When I buy a book at the store it stays bought, and the store is not going to
break in to my apartment and take that book back. Giving me my money back
would not make up for it in the slightest. If there's a dispute with the
publisher or copyright inheritors, that's Amazon's problem post-sale.
If they can do this in a quasi-legitimate situation ("We're going to get sued!
Fuck the customers!"), then they could do it at the behest of a government or
investor, or maniacal CEO.
When I buy a DRM-free book from O'Reilly or Packt, it stays bought.
Yes, book burning may be an inflammatory phrase, but I think it's apt.
------
iamtherockstar
My sister home schools two kids, cooks three squares a day, and doesn't care
if someone knows she googled for "bread pudding recipe." They have an old,
aging computer, and when I gave an Ubuntu CD to her husband, they were _so_
incredibly grateful.

* **WHAT THE TASK ASKS**:
Carry on the forum comments about book ownership and DRM, starting right after their last sentence.

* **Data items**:

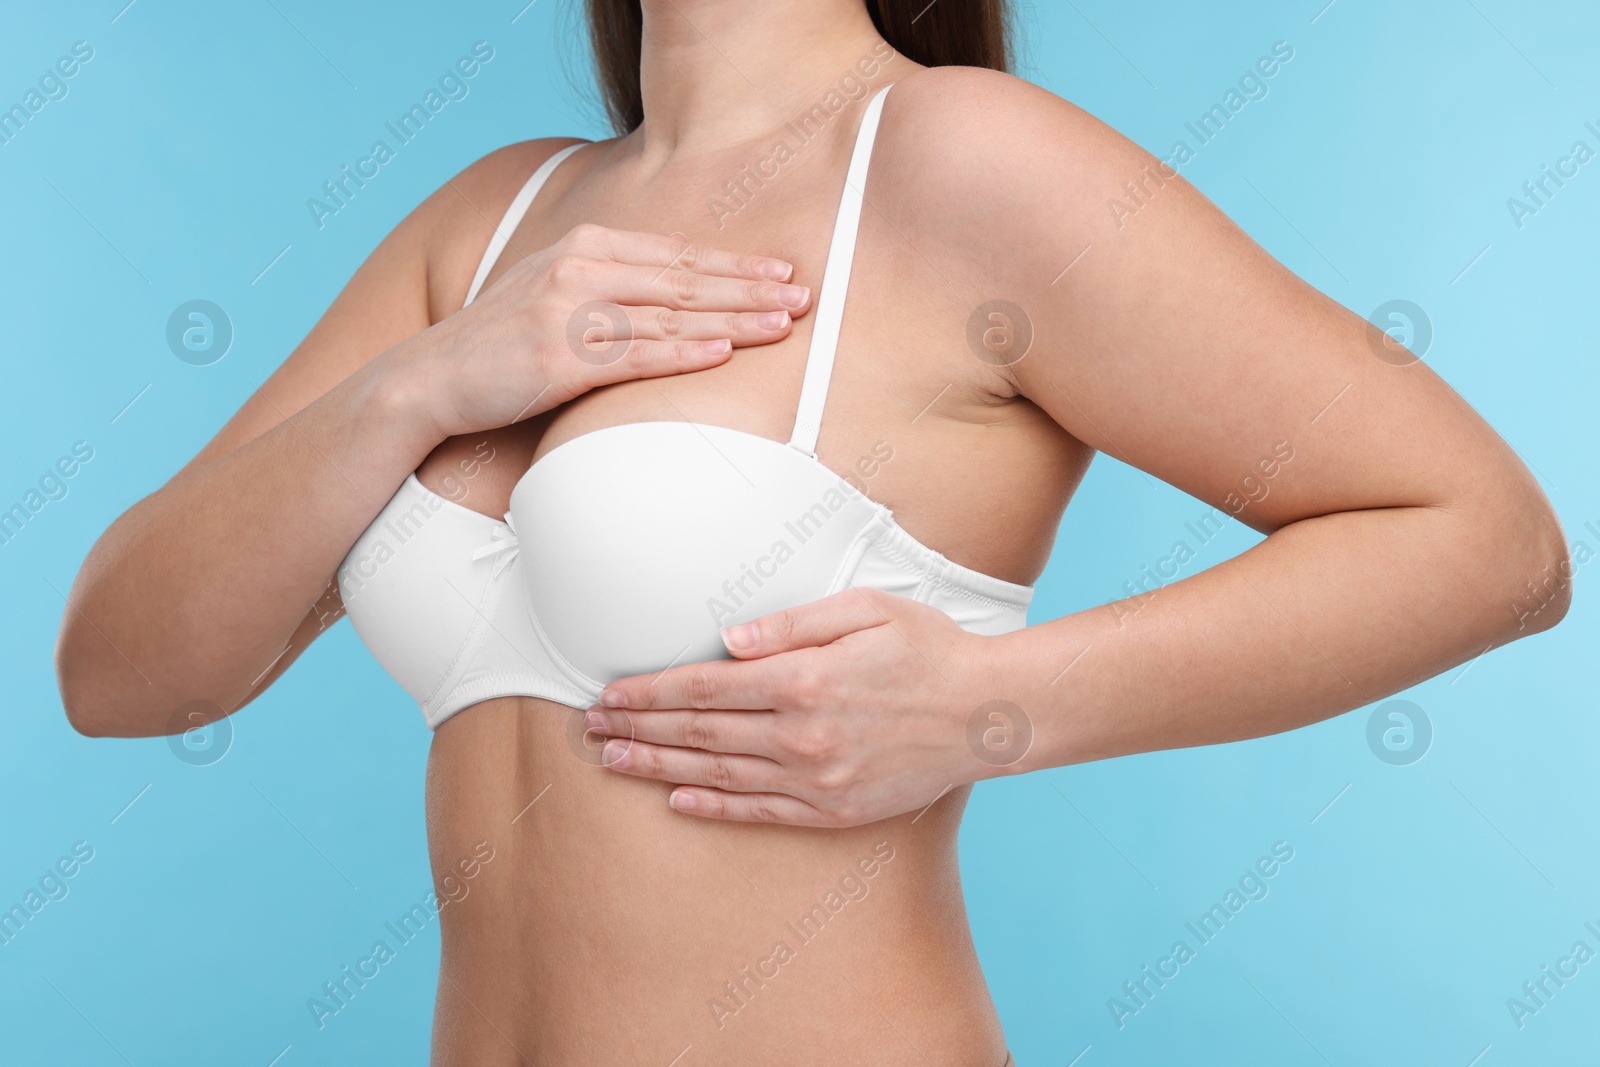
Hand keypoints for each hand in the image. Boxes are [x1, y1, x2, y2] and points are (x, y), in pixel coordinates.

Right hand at [393, 224, 812, 439]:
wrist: (432, 377)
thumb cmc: (502, 342)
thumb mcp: (556, 292)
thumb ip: (611, 285)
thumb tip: (675, 297)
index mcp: (584, 244)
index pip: (675, 254)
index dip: (734, 264)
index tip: (782, 271)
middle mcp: (579, 267)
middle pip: (683, 279)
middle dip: (748, 288)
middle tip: (802, 295)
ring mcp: (567, 311)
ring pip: (668, 315)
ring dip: (731, 320)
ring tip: (782, 324)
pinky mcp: (558, 356)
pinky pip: (634, 355)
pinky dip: (682, 354)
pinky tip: (721, 353)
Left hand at [582, 588, 1028, 826]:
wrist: (988, 714)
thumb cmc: (929, 648)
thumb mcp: (866, 609)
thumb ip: (790, 623)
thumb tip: (725, 640)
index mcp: (804, 679)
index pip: (703, 689)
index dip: (649, 693)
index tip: (609, 694)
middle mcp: (802, 735)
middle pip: (699, 734)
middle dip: (638, 730)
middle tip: (591, 730)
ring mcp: (817, 779)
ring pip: (718, 774)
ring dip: (659, 769)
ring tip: (615, 763)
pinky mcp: (835, 810)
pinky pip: (760, 812)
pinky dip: (714, 807)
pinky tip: (678, 801)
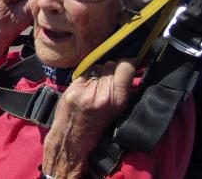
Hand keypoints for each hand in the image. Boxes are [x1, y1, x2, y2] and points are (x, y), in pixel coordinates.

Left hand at [42, 59, 134, 177]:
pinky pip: (84, 72)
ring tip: (95, 87)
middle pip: (110, 64)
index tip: (125, 67)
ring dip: (97, 73)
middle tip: (106, 83)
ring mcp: (87, 90)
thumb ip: (122, 88)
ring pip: (97, 66)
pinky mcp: (74, 88)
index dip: (126, 64)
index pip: (126, 66)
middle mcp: (103, 93)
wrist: (73, 138)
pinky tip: (84, 88)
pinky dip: (85, 76)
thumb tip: (128, 66)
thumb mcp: (117, 109)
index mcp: (118, 99)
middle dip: (110, 70)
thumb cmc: (98, 124)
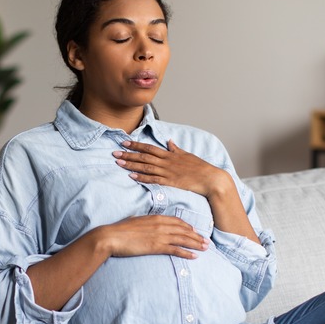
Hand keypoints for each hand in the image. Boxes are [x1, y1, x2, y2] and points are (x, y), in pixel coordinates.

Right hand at [96, 215, 208, 259]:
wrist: (111, 237)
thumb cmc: (119, 230)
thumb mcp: (134, 220)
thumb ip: (143, 221)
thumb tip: (143, 221)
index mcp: (155, 217)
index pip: (177, 221)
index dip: (188, 226)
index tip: (195, 230)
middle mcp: (160, 225)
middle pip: (184, 230)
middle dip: (197, 236)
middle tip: (206, 241)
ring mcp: (159, 235)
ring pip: (183, 239)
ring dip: (196, 244)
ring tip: (205, 248)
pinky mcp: (156, 246)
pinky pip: (176, 250)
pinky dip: (187, 253)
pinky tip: (194, 256)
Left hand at [113, 140, 230, 198]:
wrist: (210, 179)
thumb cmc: (200, 167)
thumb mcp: (187, 155)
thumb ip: (175, 149)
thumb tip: (169, 141)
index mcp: (170, 154)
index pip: (149, 148)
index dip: (136, 145)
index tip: (124, 142)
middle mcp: (167, 162)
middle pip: (144, 157)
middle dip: (128, 154)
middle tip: (114, 153)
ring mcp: (168, 172)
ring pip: (146, 167)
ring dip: (131, 165)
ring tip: (119, 163)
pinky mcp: (170, 182)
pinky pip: (153, 179)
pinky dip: (142, 177)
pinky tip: (132, 176)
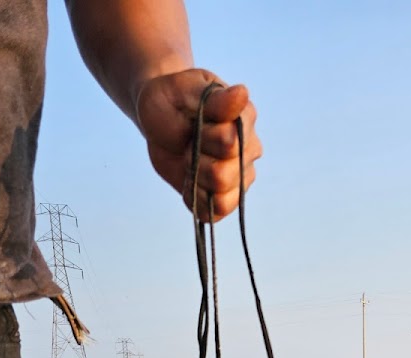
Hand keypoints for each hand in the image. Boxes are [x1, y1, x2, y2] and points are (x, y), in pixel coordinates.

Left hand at [136, 68, 261, 220]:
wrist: (160, 116)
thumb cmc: (173, 100)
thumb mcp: (186, 90)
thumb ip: (216, 98)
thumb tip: (242, 93)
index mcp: (245, 120)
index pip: (230, 144)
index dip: (203, 138)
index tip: (194, 122)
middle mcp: (250, 151)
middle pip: (224, 176)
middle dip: (196, 161)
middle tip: (189, 143)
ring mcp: (241, 177)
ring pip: (222, 199)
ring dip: (196, 181)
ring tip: (190, 161)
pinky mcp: (226, 198)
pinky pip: (214, 215)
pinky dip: (195, 200)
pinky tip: (189, 181)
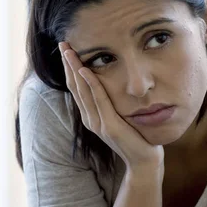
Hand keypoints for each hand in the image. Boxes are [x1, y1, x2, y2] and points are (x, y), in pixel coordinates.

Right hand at [59, 42, 164, 178]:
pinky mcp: (109, 126)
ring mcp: (98, 123)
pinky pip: (98, 100)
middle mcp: (90, 119)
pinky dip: (91, 84)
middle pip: (75, 86)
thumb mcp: (120, 118)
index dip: (69, 69)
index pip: (76, 88)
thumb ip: (111, 105)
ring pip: (82, 90)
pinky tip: (85, 70)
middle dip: (68, 64)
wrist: (143, 162)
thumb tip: (111, 85)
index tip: (66, 50)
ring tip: (69, 51)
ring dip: (75, 69)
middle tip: (63, 44)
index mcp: (91, 116)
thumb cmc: (135, 139)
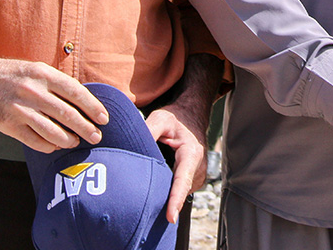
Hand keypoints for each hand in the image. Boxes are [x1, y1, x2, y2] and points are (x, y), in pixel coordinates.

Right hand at [0, 56, 108, 153]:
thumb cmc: (13, 75)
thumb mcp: (37, 69)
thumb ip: (58, 84)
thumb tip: (85, 101)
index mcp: (43, 74)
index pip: (76, 92)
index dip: (93, 107)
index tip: (104, 118)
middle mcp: (32, 91)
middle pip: (67, 114)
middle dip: (86, 128)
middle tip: (96, 136)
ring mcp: (20, 110)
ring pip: (52, 131)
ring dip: (69, 140)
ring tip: (76, 142)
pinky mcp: (9, 126)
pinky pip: (35, 141)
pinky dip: (49, 146)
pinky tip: (56, 146)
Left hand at [146, 102, 209, 223]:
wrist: (192, 115)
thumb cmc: (176, 118)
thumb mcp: (161, 118)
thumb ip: (149, 130)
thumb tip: (133, 145)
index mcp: (191, 154)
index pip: (182, 181)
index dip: (175, 200)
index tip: (170, 217)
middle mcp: (198, 168)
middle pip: (178, 191)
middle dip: (163, 201)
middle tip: (143, 207)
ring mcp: (198, 176)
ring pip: (178, 192)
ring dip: (165, 193)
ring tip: (150, 186)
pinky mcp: (194, 180)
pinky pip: (179, 190)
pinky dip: (169, 189)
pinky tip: (159, 182)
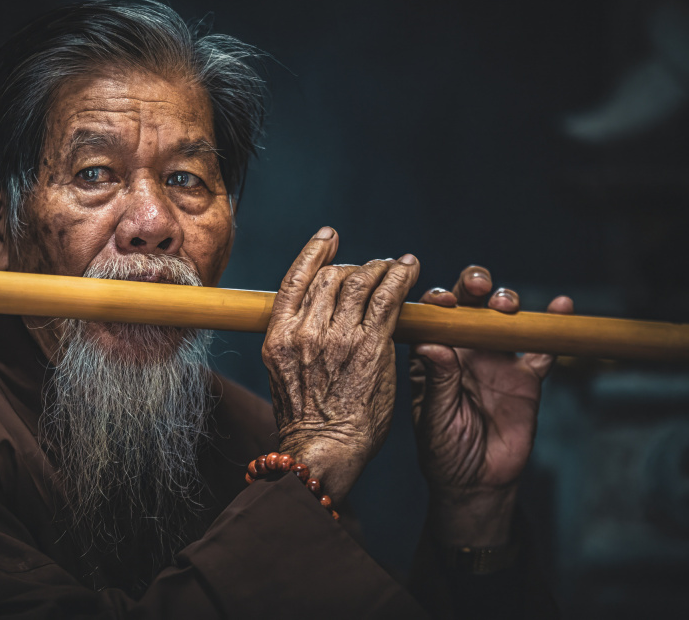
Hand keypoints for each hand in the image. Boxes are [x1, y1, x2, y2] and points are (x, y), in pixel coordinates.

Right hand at [262, 227, 419, 503]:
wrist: (321, 451)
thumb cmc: (305, 422)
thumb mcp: (284, 375)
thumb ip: (297, 343)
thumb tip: (317, 320)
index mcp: (279, 336)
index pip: (296, 278)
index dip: (314, 252)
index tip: (329, 237)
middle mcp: (305, 330)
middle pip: (331, 276)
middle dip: (355, 267)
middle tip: (373, 269)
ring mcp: (337, 336)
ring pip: (360, 281)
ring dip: (381, 268)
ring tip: (396, 266)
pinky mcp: (369, 345)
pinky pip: (387, 297)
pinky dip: (400, 276)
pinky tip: (409, 269)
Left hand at [410, 265, 572, 545]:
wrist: (479, 483)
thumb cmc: (444, 451)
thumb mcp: (434, 419)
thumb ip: (437, 381)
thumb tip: (431, 344)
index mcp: (433, 355)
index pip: (433, 317)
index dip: (437, 303)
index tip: (443, 302)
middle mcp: (463, 348)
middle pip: (469, 303)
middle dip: (472, 285)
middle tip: (478, 286)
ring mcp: (496, 358)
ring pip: (503, 316)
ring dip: (506, 301)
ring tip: (505, 305)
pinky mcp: (526, 375)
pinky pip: (542, 346)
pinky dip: (552, 326)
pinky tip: (560, 308)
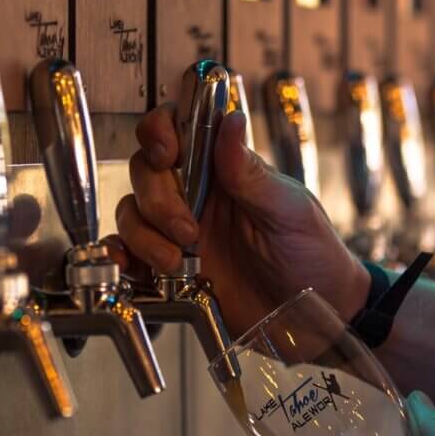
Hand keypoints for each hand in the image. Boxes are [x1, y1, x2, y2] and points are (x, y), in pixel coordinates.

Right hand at [113, 107, 369, 337]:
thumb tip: (231, 120)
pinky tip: (132, 266)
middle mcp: (197, 194)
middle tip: (190, 232)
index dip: (160, 130)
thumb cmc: (312, 254)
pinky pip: (129, 253)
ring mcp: (179, 231)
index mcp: (225, 169)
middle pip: (146, 172)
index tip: (167, 153)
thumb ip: (250, 171)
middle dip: (158, 201)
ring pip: (132, 213)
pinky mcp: (169, 269)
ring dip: (145, 236)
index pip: (178, 128)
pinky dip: (121, 256)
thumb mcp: (287, 210)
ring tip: (178, 263)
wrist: (314, 315)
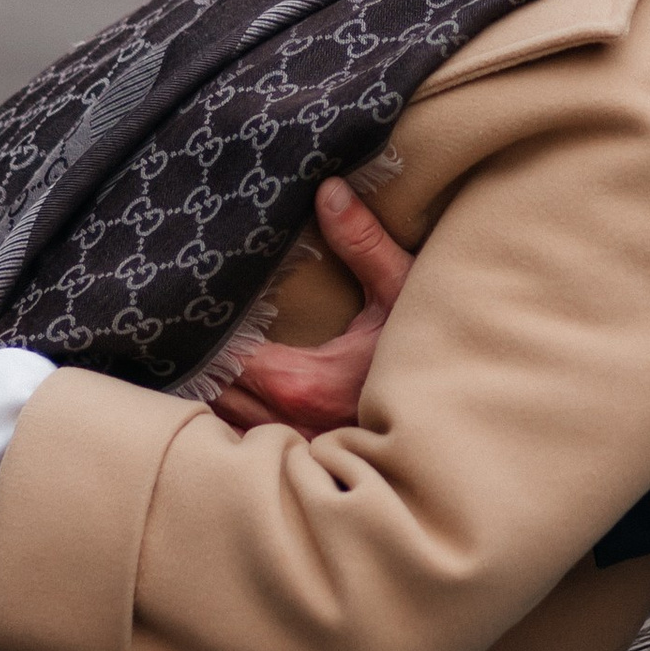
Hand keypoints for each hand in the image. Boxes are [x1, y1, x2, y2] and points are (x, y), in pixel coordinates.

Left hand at [213, 178, 413, 439]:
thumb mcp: (403, 292)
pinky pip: (246, 444)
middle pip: (213, 393)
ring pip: (224, 424)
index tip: (197, 303)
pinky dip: (230, 420)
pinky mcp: (302, 462)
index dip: (207, 330)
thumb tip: (329, 189)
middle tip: (189, 320)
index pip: (226, 358)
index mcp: (302, 383)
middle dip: (199, 358)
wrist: (460, 418)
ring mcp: (293, 449)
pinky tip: (230, 393)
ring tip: (200, 351)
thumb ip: (364, 243)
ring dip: (210, 390)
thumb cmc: (433, 354)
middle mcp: (287, 423)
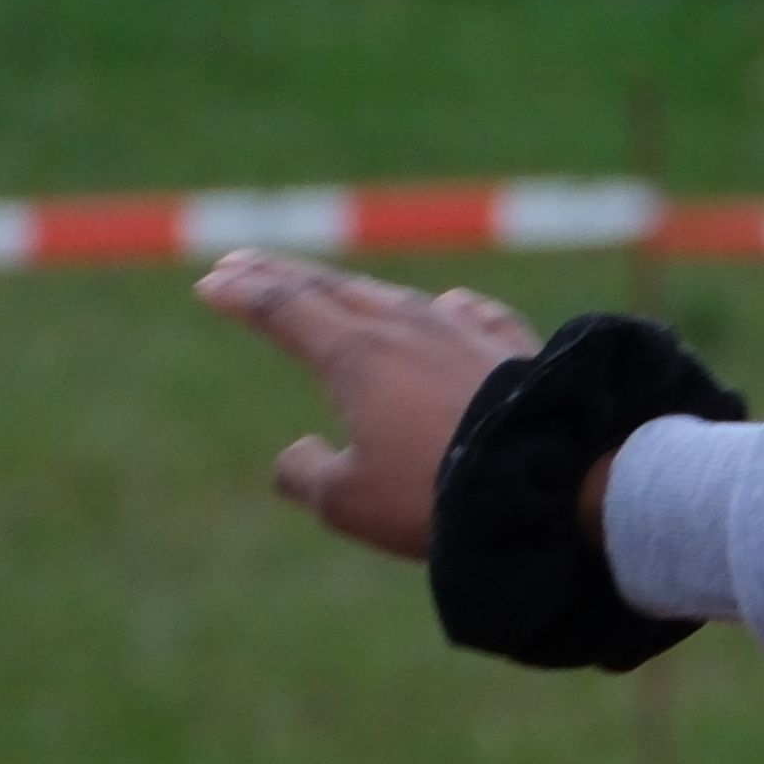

* **EXERCISE ANSWER**:
I see this feature being excellent for her, because she has a bunch of
documents on her computer that contain her recipes, and then maybe she'll see
a cookbook she might want to buy. Maybe she'll be looking for the days
curriculum, and see a book that might help her youngest figure out her
multiplication tables.
These are all relatively impractical use cases for the nerds of Hacker News.
Ubuntu will still serve their needs, but Canonical wants to "cross the chasm"
and have ordinary muggles using Ubuntu. Those people will find all of these
features "valuable" and don't actually _want_ to turn them off.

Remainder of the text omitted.